Elle avait quatre chiens, souffrant chacun d’une blessure ou d’une maladie qui lui coûtaient chaque mois plus cher que son loyer. Si elle perdait ce travail, elle n’aurait plus d’argent ni pour prendre soin d’eux, ni pour leur offrir un toit.

Maggie ramassa l’aiguille et lui donna quelques pichenettes de l’index.

Le docteur Cooper regarda l’horloge, puis Maggie. Son tee time l’emporta, comme elle s’en était douté. Il fit demi-tour dans ses bottes en crocodile et sortit.

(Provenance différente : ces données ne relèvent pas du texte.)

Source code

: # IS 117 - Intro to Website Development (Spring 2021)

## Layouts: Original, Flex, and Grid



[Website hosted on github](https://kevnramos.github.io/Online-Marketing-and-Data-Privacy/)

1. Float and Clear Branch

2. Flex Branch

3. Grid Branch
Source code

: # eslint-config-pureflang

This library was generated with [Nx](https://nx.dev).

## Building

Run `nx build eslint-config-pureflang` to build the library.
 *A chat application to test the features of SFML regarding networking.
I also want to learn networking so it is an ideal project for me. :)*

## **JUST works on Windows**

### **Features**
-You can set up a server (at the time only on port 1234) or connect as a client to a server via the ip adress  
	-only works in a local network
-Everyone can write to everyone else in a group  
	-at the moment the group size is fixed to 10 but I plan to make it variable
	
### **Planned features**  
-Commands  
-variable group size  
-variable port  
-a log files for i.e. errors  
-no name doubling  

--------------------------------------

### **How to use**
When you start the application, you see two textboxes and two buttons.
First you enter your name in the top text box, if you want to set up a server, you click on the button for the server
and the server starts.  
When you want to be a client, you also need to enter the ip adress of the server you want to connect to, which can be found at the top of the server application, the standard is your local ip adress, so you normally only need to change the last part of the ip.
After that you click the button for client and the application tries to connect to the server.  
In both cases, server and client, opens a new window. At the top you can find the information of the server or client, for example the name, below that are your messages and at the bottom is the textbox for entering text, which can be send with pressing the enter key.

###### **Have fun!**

Maggie poussa un soupir de soulagement et reposa l’aiguille. Elle mit quelques pansements au chien. Sa blessure n’était pas toute neuve et avait déjà commencé à cicatriser. Maintenant, il ne lui restait plus qu’à soigner son esprit en plus de son corps.

Maggie enroula le chien dans une couverture et se dirigea vers l’arrière de la clinique. Elle était presque à la porte quand, au détour d’un couloir, le docteur Cooper releva les yeux de sa montre, droit vers elle. Et, bien sûr, c’est ce moment que le chien choisit pour se réveiller du sommeil dans lequel les médicaments l’avaient plongé et aboyer.

C’était un aboiement faible, pas tout à fait réveillé, qu’elle aurait pu faire passer pour un grondement de son estomac. Elle avait encore sauté le déjeuner. Mais pour le filet de liquide qui s’écoula de la couverture droit sur les bottes hors de prix du docteur Cooper, elle n’avait aucune excuse. En fait, elle en était même plutôt satisfaite.

C’était un bon petit chien. Elle n’était pas sûre de savoir comment elle allait le nourrir et s’en occuper maintenant qu’elle n’avait plus de travail, mais elle allait le garder.